Das aktuelle Sondierungspapier von CDU/CSU und SPD kommt dabei einigen französischen Vorschlägen gezielt entgegen. Bemerkenswert ist, dass Berlin und Paris schon jetzt ihre Bereitschaft erklären, die EU finanziell zu stärken, damit sie ihre Aufgaben wahrnehmen kann. Betont wird unisono, dass demokratische wie rechtsstaatliche Werte und Prinzipien noch konsequenter als bisher innerhalb der EU durchgesetzt werden müssen. Auch die soziale Dimension der Zukunftsdebatte wird von Berlin und Paris gemeinsam forciert. In einem Sozialpakt sollen soziale Grundrechte und das Prinzip des gleichen Lohns für gleiche Arbeit am gleichen Ort in Europa gestärkt werden.

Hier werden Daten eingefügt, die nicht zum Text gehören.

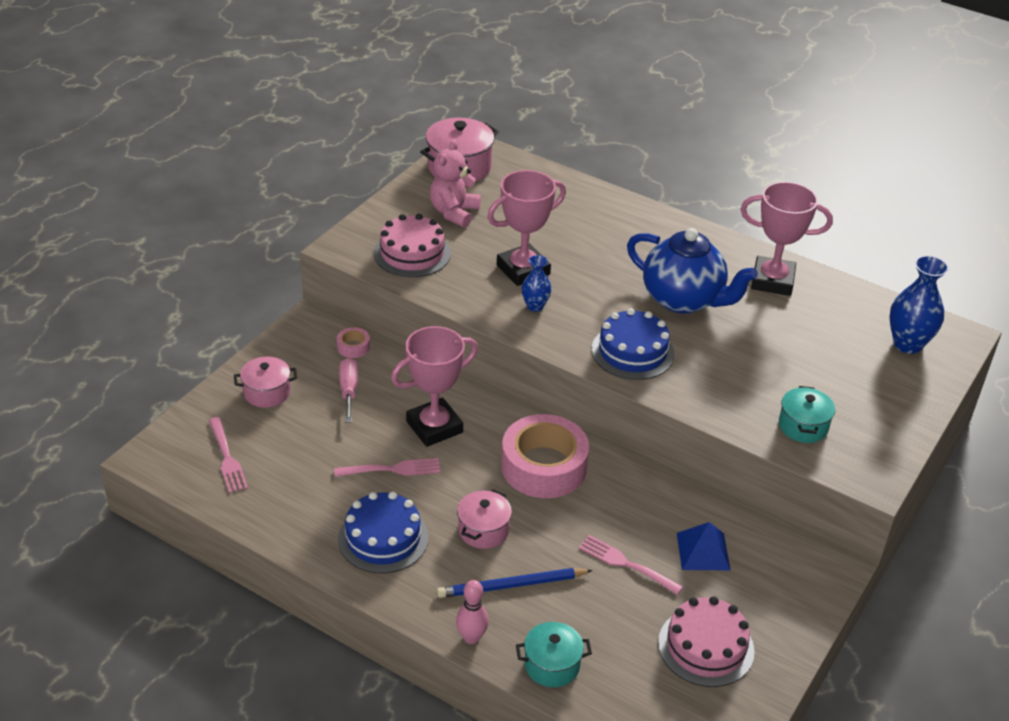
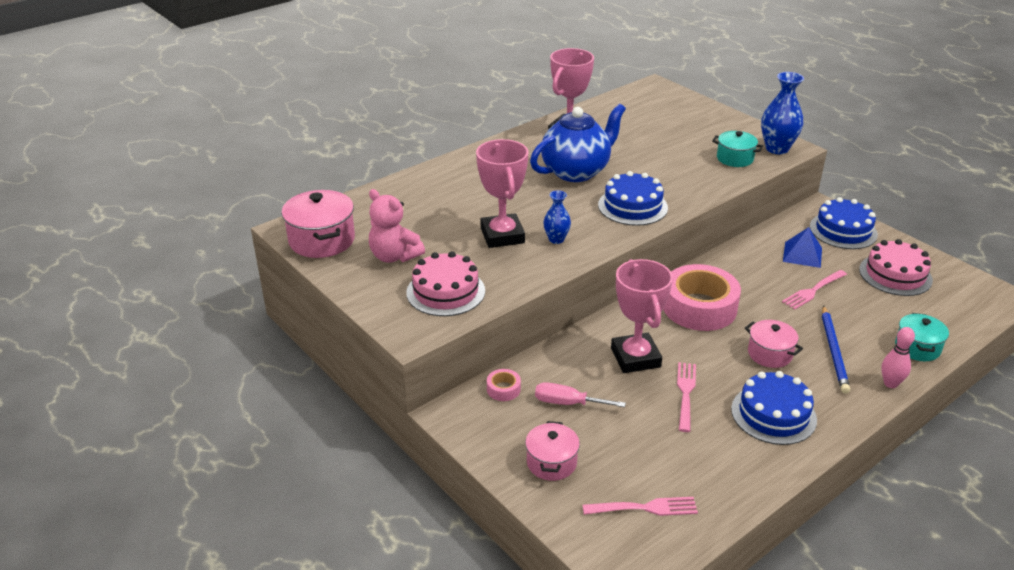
camera: 70 degrees left, 5 degrees down
(787, 591) = (843, 230): none -> blue cake
(907, 344) = (658, 104): blue vase -> blue vase (777, 149)

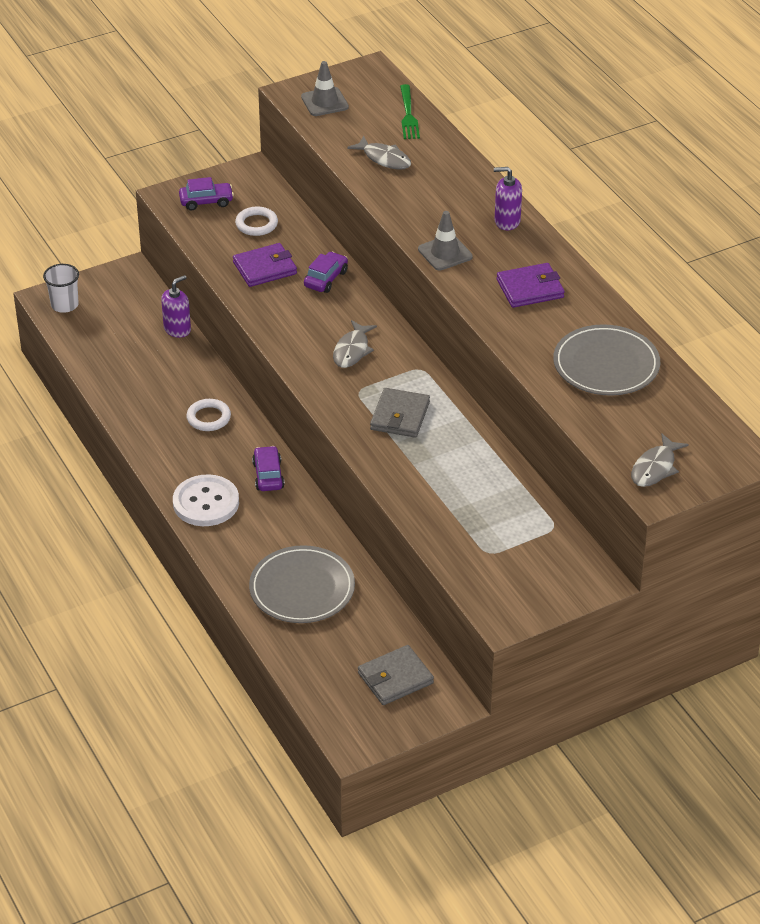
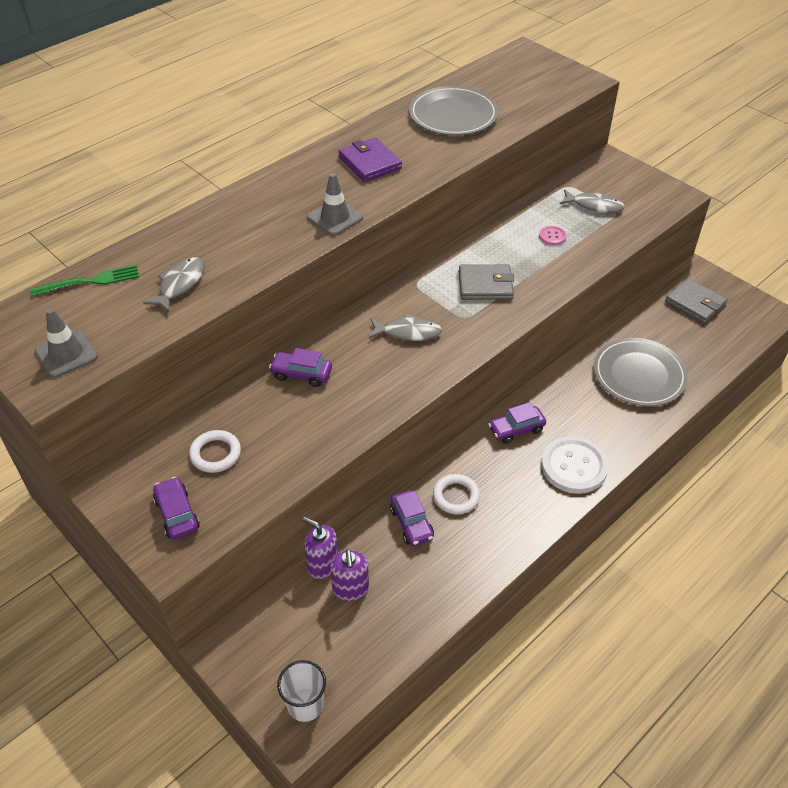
camera: 105 degrees left, 5 degrees up
(193, 385) = (411, 523): none -> purple car
(265, 268) = (296, 427): purple wallet -> none
(462, 486) = (552, 236): none -> pink button
(507, 221) = (272, 188): purple soap dispenser -> purple soap dispenser (350, 589)
(655, 468) = (559, 83): grey fish -> grey fish (594, 205)

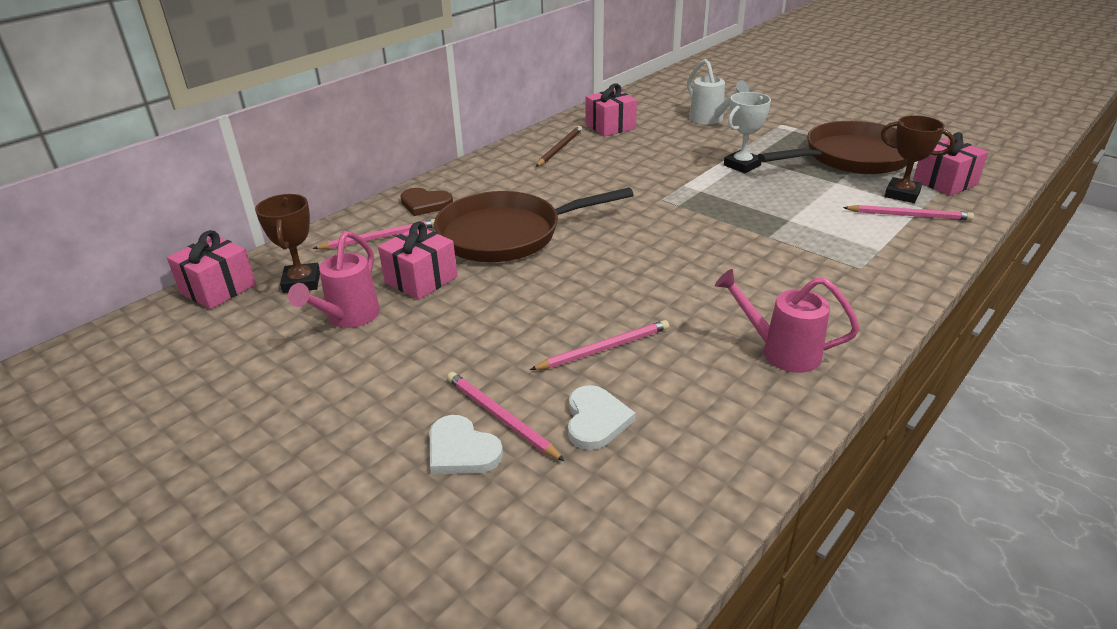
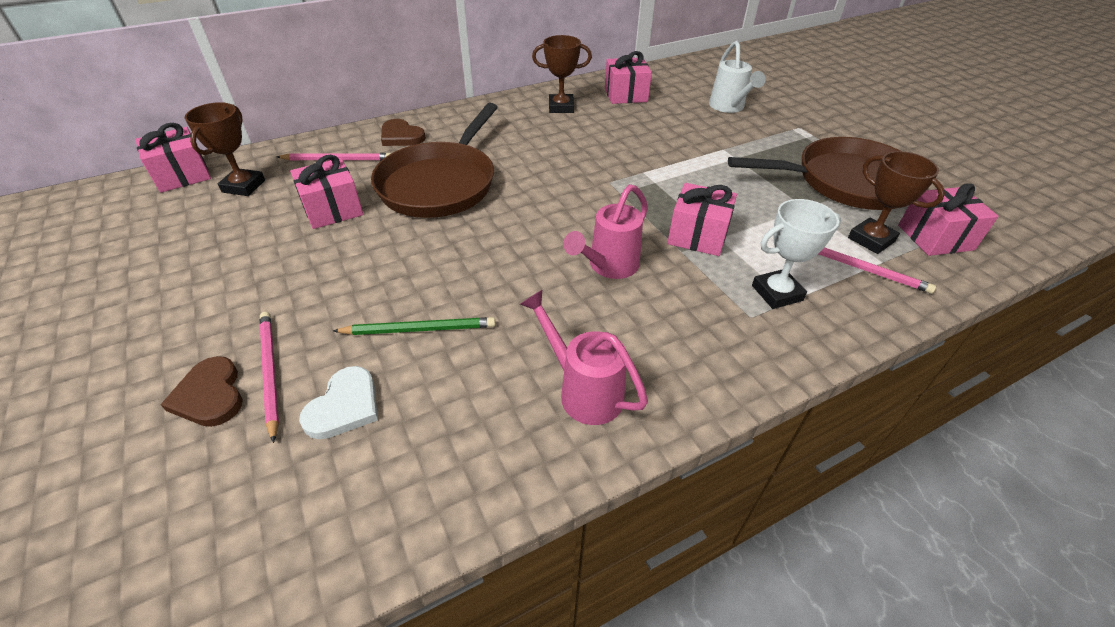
camera: 20 degrees right, 10 degrees up
(348, 318) = (246, 230): pink watering can -> pink watering can (609, 266)
(461, 450) = (210, 395): white heart -> brown heart
(507, 234) = (440, 183): brown pan -> brown pan turned 75 degrees counterclockwise
(560, 148) = (561, 107): brown pencil -> brown trophy
(604, 348) = (419, 329): pink pencil -> green pencil
(742, 165) = (720, 164): white trophy -> white trophy (777, 293)
(771, 222) = (697, 235): none -> pink gift

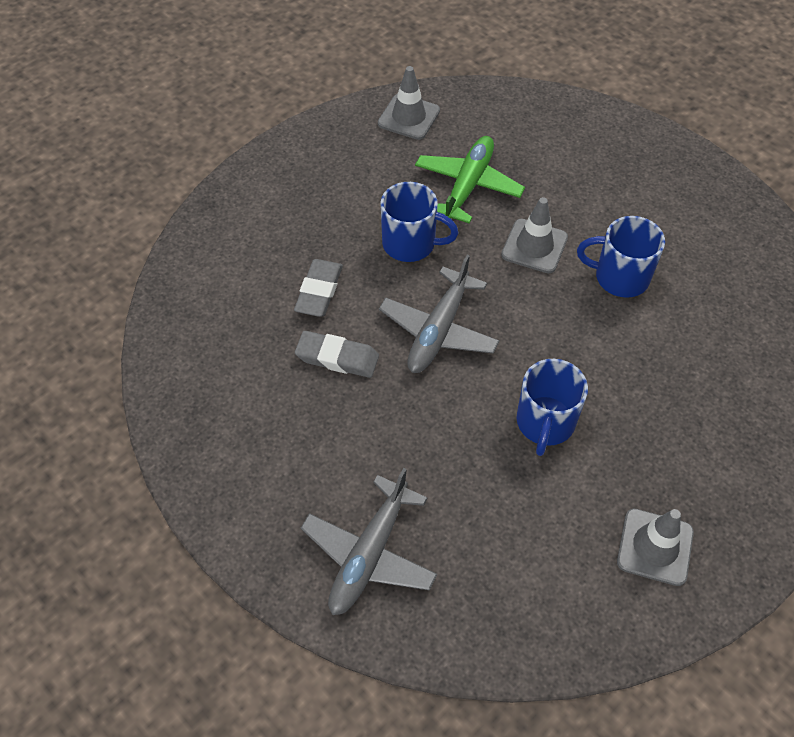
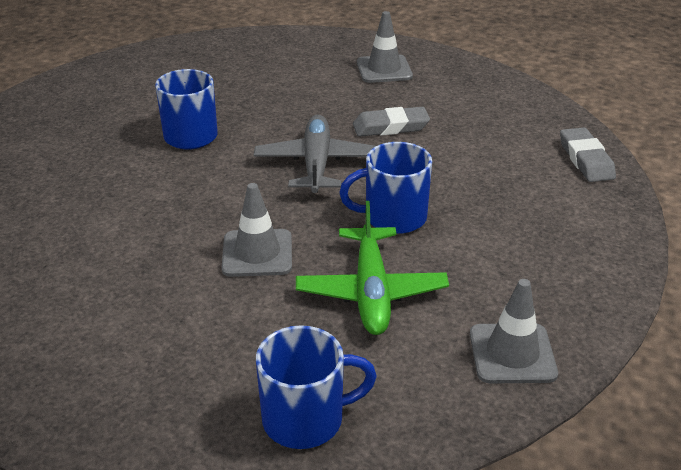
camera: 155 degrees right, 20 degrees down
(319, 291) = (447, 160): grey eraser -> grey eraser (585, 160)
(369, 554) = (288, 56): grey plane -> none
(619, 277) = (148, 252): blue mug -> blue mug (306, 419)
(655, 547) = (84, 100): grey traffic cone -> grey traffic cone (384, 69)

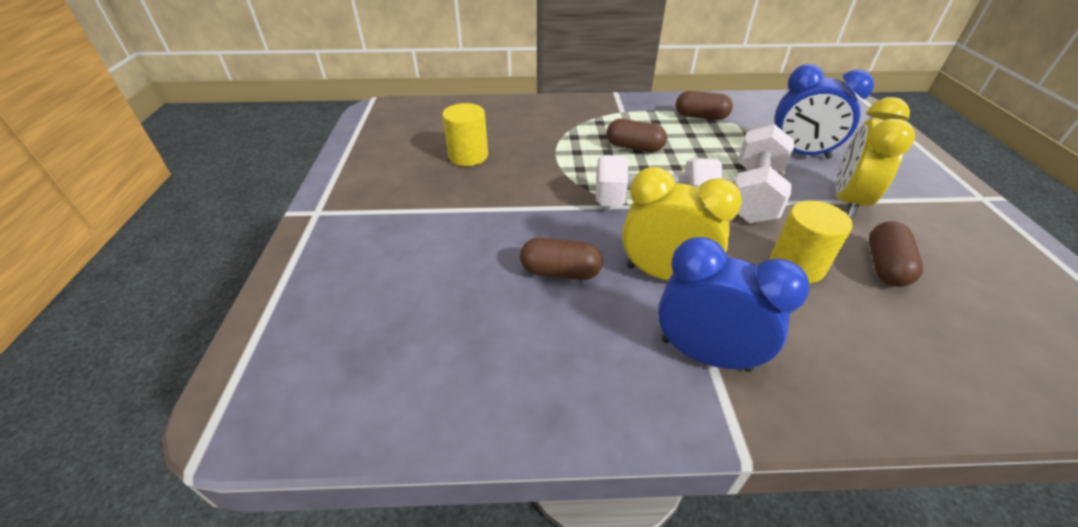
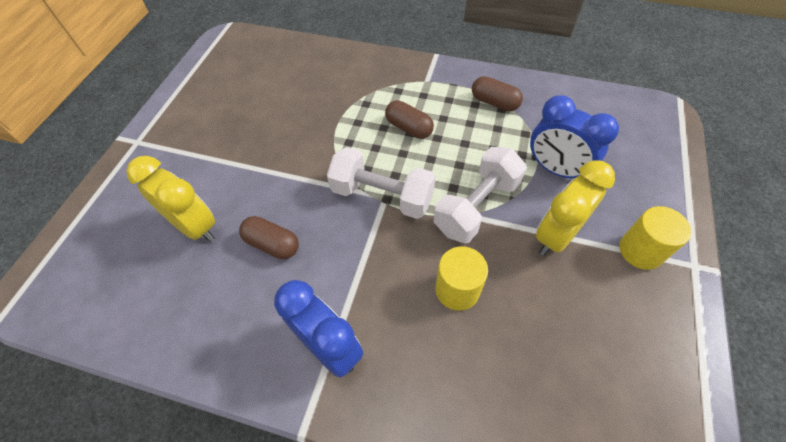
camera: 20 degrees right, 15 degrees up
(468, 156) = (269, 108): yellow cylinder -> yellow cylinder (640, 251)
(664, 274) = (346, 268): yellow clock -> yellow clock (195, 226)
(885, 266) = (532, 312): brown capsule -> none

Im Fokus stehen sowohl Wettbewerbsfähigkeit und Investitionen als auch die Bekämpfung von Lohn- und Sozialdumping, ein Rahmen für Mindestlöhne und die Entwicklung nationaler Grundsicherungssysteme. Mobilität soll fair sein und missbräuchliche Zuwanderung verhindert werden. Steuerdumping, -betrug und -vermeidung sollen unterbunden, Gewinne dort besteuert werden, wo sie anfallen. Gefordert werden eine gemeinsame, konsolidierte Bemessungsgrundlage, Mindestsätze für Unternehmen. Die – jahrelang verhandelte – Einführung einer Finanztransaktionssteuer soll endlich zum Abschluss gebracht werden. In der Flüchtlings- und Migrationspolitik setzen Berlin und Paris auf humanitäre Verantwortung sowie eine bessere Steuerung der Migration. Neben der Bekämpfung der Fluchtursachen steht der Schutz der Außengrenzen ebenso wie die solidarische Verantwortungsteilung in der EU im Mittelpunkt. Beide Seiten erteilen Protektionismus, Isolationismus und Nationalismus eine klare Absage. Dagegen wird ein Fokus auf den Ausbau von EU-Austauschprogrammen gelegt.
Unterschiedliche Richtungen
Während Macron jedoch seine Vorstellung einer europäischen Integration mit unterschiedlichen Geschwindigkeiten forciert und den Euroraum als Kerneuropa sieht, warnen deutsche Stimmen vor gänzlich unterschiedlichen Integrationsrichtungen. Der französische Präsident betont zwar die Vorteile geteilter Souveränität und fordert transeuropäische Listen für die nächsten Wahlen zum Europäischen Parlament. Die gemeinsame Außenpolitik bleibt dabei aber ausgespart: Beschworen wird der Multilateralismus, produziert werden Alleingänge.
Macron dirigiert dieses euro- päische Zukunftskonzert. Dass sich etliche seiner Reformideen im deutschen Sondierungspapier wiederfinden, ist ein weiterer Beleg dafür. Auch wenn es gelingt, sich wirtschaftspolitisch anzunähern, werden sich die Reibungsflächen zwischen den unterschiedlichen europäischen Integrationsvorstellungen nicht so schnell in Luft auflösen. Eine handlungsfähige und europapolitisch visionäre deutsche Bundesregierung könnte jedoch einen erheblichen Beitrag leisten, die Kluft zwischen Anspruch und Wirklichkeit zu schließen.